I used Early Golds; these seem mostly to be recommended by the "Early" part of the variety name. I actually happen to like mealy apples, but these are a little mealy, even for me. They make a nice tart sauce, but if you like your sauce sweet, this is not the apple for you.

Last year I discovered that apple peels make a great stock, so I froze some of them to use for that in a future risotto or soup. About 4 quarts of peels, however, I used for my latest torture of trying to make jelly. I boiled the peels and cores until I had, essentially, apple stock (about 15 minutes), ran them through a food mill, and then strained out the liquid. Followed an apple jelly recipe to the *#* -%&$#&^ letter and I still appear to have apple syrup instead of apple jelly. It can't be that hard, right? I mean illiterate pioneers and immigrants can make a jelly set up, why can't I?

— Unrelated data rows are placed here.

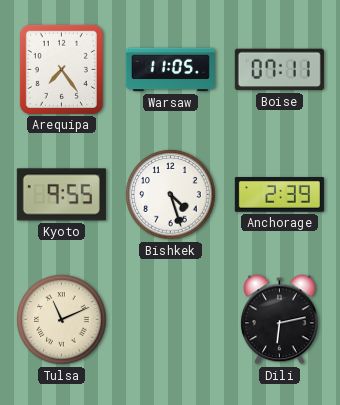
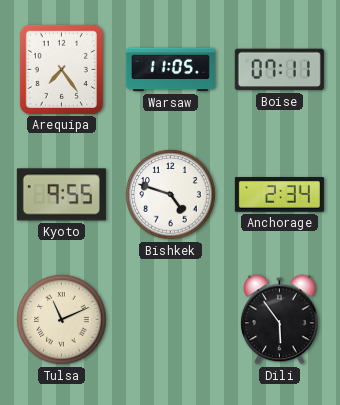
Bishkek: 4:27 -> 4:48
Anchorage: 2:39 -> 2:34
Dili: 6:13 -> 5:54
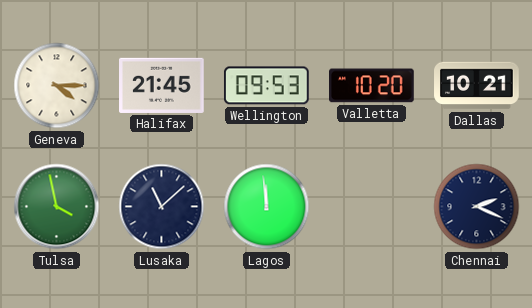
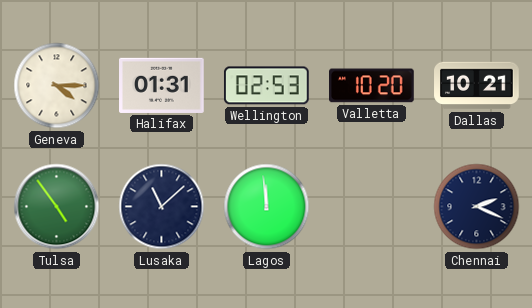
Halifax: 21:45 -> 01:31
Wellington: 09:53 -> 02:53
Tulsa: 3:58 -> 4:54
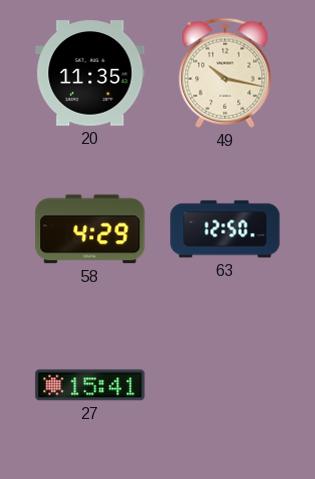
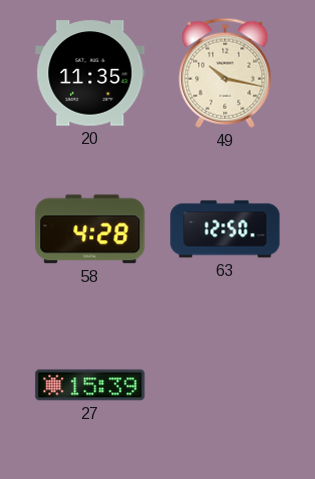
58: 4:29 -> 4:28
27: 15:41 -> 15:39
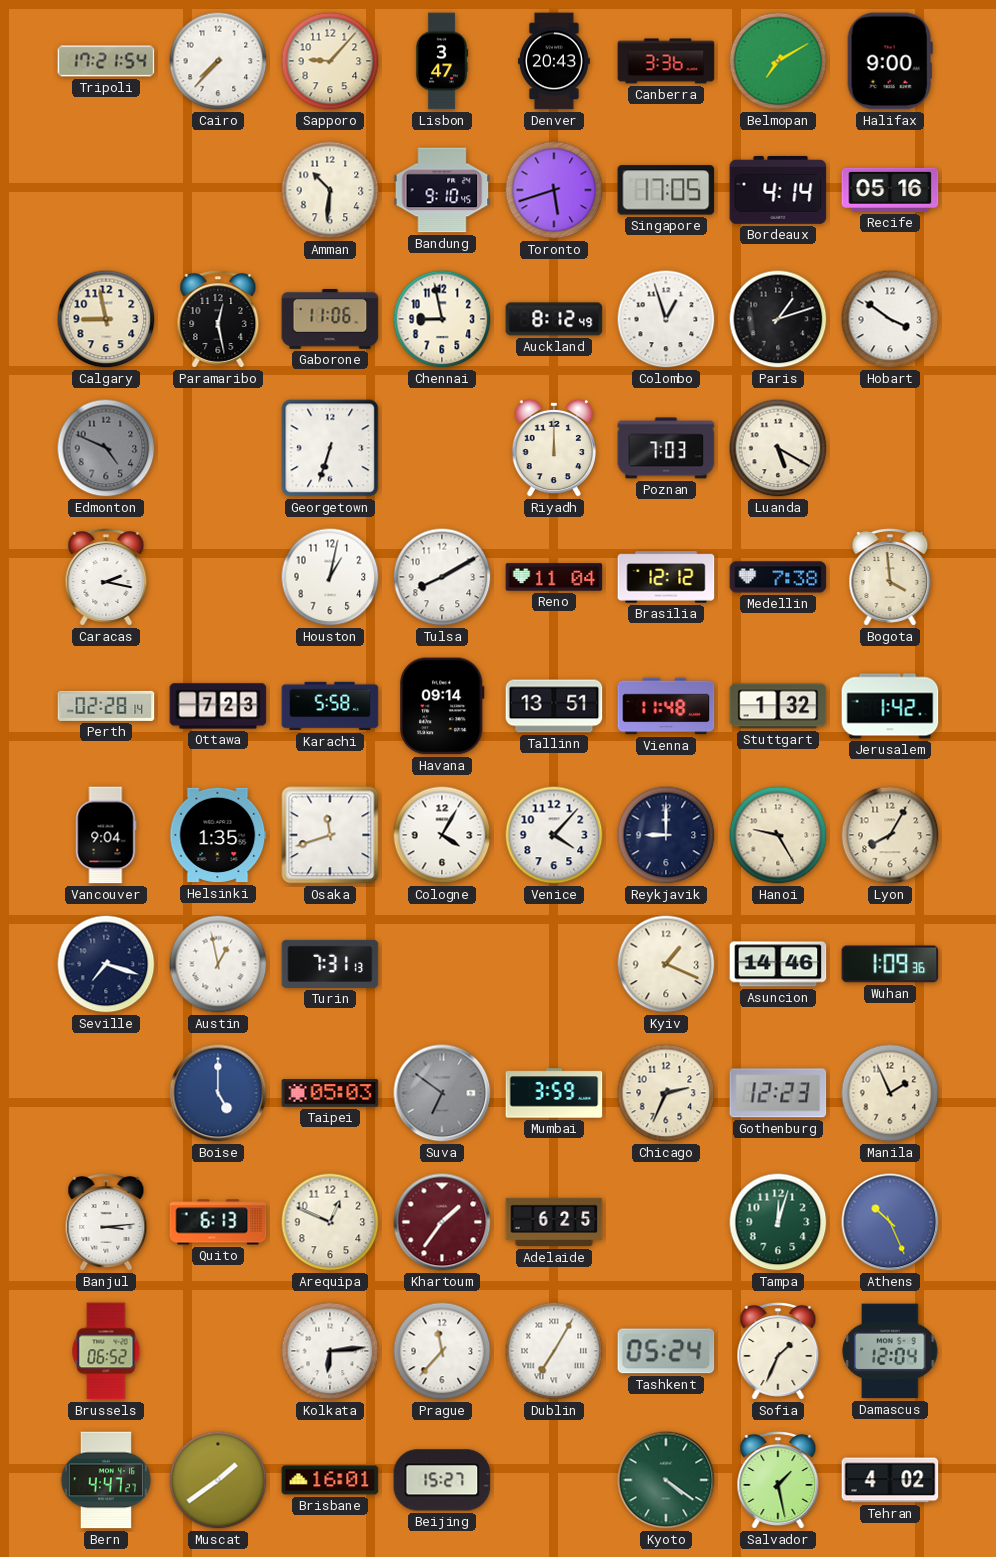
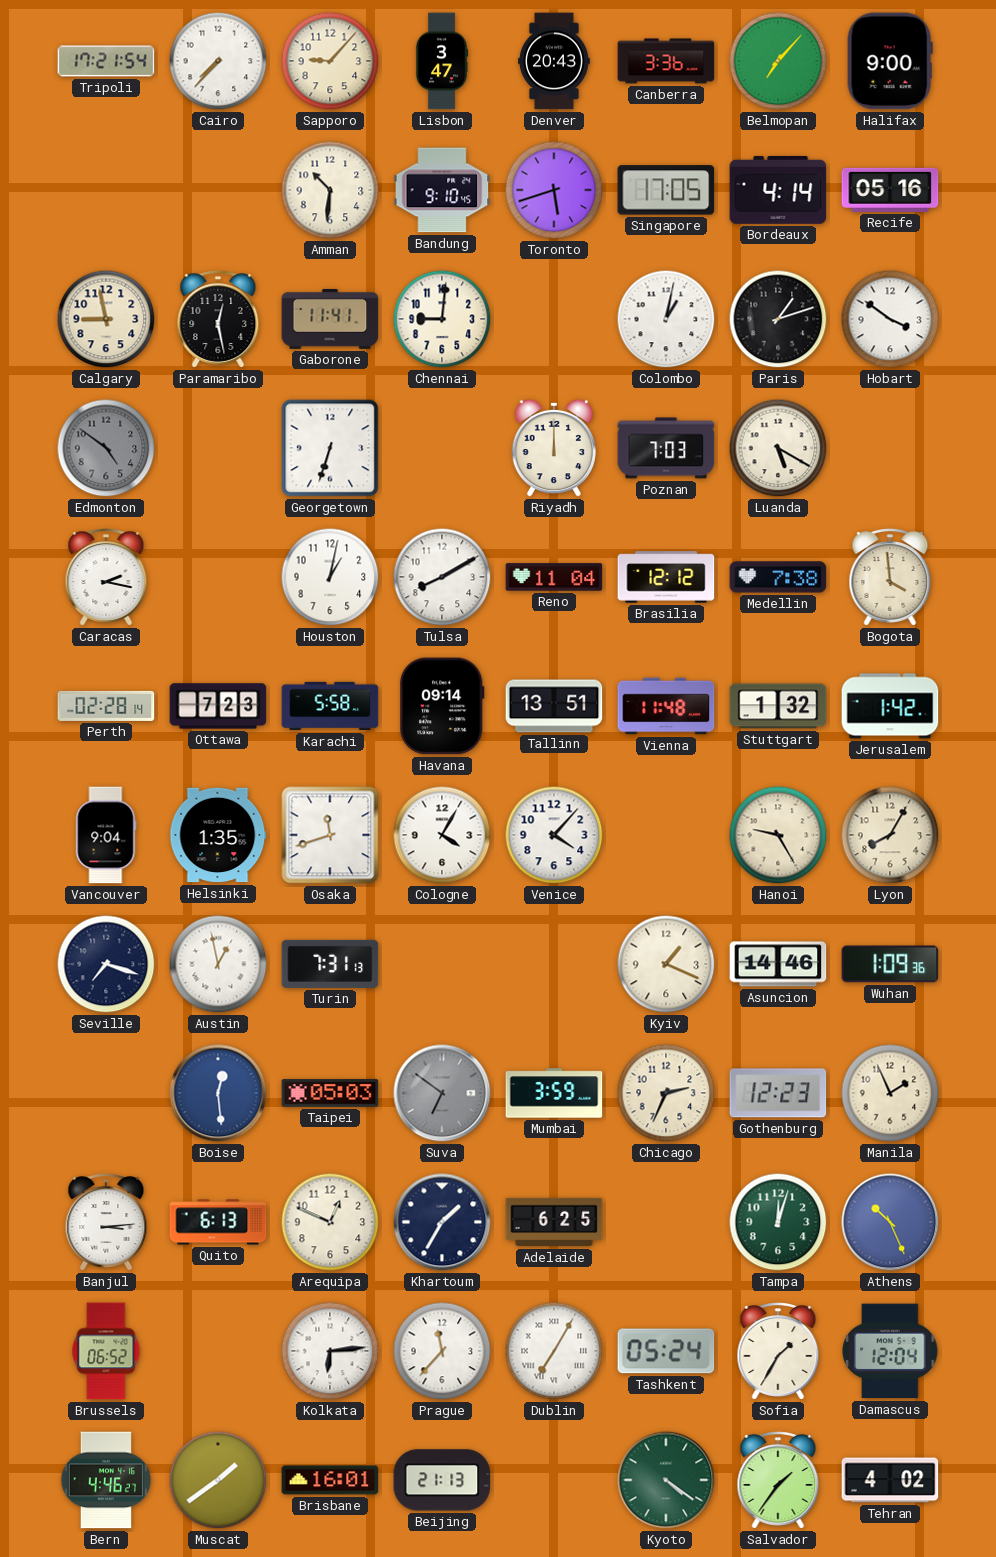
Belmopan: 7:10 -> 7:07
Gaborone: 11:06 -> 11:41
Chennai: 8:58 -> 9:01
Auckland: 8:12 -> none
Colombo: 12:57 -> 1:02
Edmonton: 4:49 -> 4:51
Reykjavik: 9:00 -> none
Boise: 5:00 -> 12:29
Khartoum: 1:36 -> 1:35
Khartoum dial: burgundy -> navy
Sofia: 1:34 -> 1:35
Bern: 4:47 -> 4:46
Beijing: 15:27 -> 21:13
Salvador: 1:28 -> 1:36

Still having a lot of apples, I started hunting through my favorite recipe sites: Orangette, and Chocolate and Zucchini, and Southern Food.com and finally found a fantastic list of apple recipes at the ever wonderful Coconut and Lime. I made this apple bread, and I'll be making meat loaf for dinner.

And that's all about as American as Apple Pie, if you ask me.

Saturday, September 3, 2011

No funny vegetables

There's a concept in fine arts marketing known as "threshold" art--it's the stuff that gets people past the doorway, that gets them to buy that first ticket. In visual art it's Monet, probably; in theater it's the musicals put on by the regional houses. In classical music it's often the school field trip to Symphony Hall. It's familiar, not too expensive, easy to understand, and ideally located right in the community.

The threshold experience gives you a taste for more. No one ever started going to the theater by checking out the experimental storefront in the sketchy neighborhood, or instrumental music by buying a subscription to the Kronos Quartet. But they just might get there via Brigadoon or Beethoven.

I'm sure this concept exists in other fields as well--you don't buy your first food processor as a high-end professional one from some obscure online source. You go down to Target and buy it on price and looks.

Home grown vegetables need a threshold level, too. I've got 220 square feet growing for two nutrition programs. The recipients are very excited about the produce I bring them, until I bring them a Dragon's Egg cucumber (pale yellow and fist shaped), or a light green or dark yellow zucchini (heck, a zucchini, period), or a green-when-ripe tomato, all planted by well-meaning volunteers who had already passed this threshold.

These people are barely familiar with standard vegetables. Several times this summer I've gotten "what's that" accompanied by a skeptical, slightly disgusted look. And I leave the veggie and walk away, thinking, well that's going in the garbage.

Several gardeners I've worked with over the past two summers are gaga to plant unusual vegetables--black carrots and white eggplants and blue tomatoes--for kids, food pantries, and new gardeners, as though somehow if the vegetables are weird enough they'll get eaten, whereas the ordinary ones are just too, well, ordinary and that's why people aren't trying them. I admit, the shock value is fun and even educational, but if the point is that you want people to eat this stuff, don't hand them something that doesn't look, to them, like food.

If you're trying to get someone to do something new, don't start at the geek end. Start at the familiar. Some nice Better Boys and standard Romas are going to look familiar and safe. A good old Danvers carrot will get eaten--and the person eating it, who has maybe never had a freshly dug carrot before, is going to be amazed at the difference in taste to the orange wooden sticks they sell at the Safeway.

I feel the same way about heirlooms. There is absolutely nothing wrong with a hybrid tomato, grown from seed or nursery start. Why disdain or discourage the new gardener, because somehow their effort isn't pure enough? I never grew heirlooms until I started talking with other gardeners--we're talking years and years of standard hybrids--I needed it to be comfortable and familiar before I went out on that limb.

There's safety in the familiar. We don't need more foodies. We just need people to eat fresh, home grown produce.